The first attempt to replace Jet is the Microsoft SQL Server Desktop Engine (MSDE). As a scaled-down version of SQL Server 2000, it was quite effective. Many small businesses that need more power than Jet but don't want to purchase a full copy of SQL Server are quite happy with it.

Unfortunately MSDE doesn't really replace Jet. MSDE, and its successor SQL Server 2005 Express, are still heavy-weight database engines. The download is large, the installation not entirely automated, and in the end you have a Windows service running in the background. Compare this to Jet, which is essentially a set of DLLs that runs in-process.

So what is a developer who wants a light-weight, file-sharing based database to do? The answer is SQL Server Everywhere (SSEv). Like Jet, it is an in-process, file-sharing based engine. Though it lacks the functionality of SQL Server, it is suitable for small end-user applications that run on the desktop.

SSEv isn't really a variant of SQL Server. Rather, it is based on the SQL Mobile codebase. This means it doesn't have a lot of the functionality of a large scale database. Specifically, it doesn't support views, stored procedures, or triggers. Basically all you get is tables and raw SQL. It does however support transactions, multiple users, and row-level locking. Due the major differences between this and the other SQL Server SKUs, William Vaughn questions the logic behind the name.

_Recorded data:_

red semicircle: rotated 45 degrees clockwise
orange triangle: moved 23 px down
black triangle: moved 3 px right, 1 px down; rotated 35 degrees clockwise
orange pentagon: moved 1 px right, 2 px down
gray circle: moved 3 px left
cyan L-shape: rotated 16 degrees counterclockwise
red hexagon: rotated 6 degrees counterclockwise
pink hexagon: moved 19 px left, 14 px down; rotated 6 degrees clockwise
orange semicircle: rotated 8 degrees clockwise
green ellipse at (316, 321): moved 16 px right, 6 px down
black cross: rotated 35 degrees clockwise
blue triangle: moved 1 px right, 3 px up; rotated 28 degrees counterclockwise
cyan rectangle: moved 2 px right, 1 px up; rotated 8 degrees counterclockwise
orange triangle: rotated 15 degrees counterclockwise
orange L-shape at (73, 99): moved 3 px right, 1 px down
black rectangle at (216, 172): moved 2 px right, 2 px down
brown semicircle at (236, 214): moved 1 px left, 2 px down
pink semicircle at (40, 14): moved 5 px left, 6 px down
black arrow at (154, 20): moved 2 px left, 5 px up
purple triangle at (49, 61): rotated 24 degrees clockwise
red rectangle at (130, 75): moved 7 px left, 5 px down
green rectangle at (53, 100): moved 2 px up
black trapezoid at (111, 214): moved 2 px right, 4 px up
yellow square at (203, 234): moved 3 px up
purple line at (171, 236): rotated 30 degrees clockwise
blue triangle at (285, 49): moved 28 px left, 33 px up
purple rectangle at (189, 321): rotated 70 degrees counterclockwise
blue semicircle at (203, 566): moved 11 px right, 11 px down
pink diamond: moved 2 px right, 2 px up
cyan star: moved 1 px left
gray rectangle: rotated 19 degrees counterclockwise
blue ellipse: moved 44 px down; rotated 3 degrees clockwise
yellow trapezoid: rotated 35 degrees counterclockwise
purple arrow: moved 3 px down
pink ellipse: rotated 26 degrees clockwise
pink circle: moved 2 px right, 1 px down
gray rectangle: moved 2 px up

_Task statement:_
Answer these questions from the passage on replacing Jet.
1. What ends up running in the background once MSDE is installed?
2. Which codebase is SQL Server Everywhere based on?
3. Which three features does SQL Server Everywhere not support?

_Correct response:_
1. A Windows service.
2. The SQL Mobile codebase.
3. Views, stored procedures, and triggers.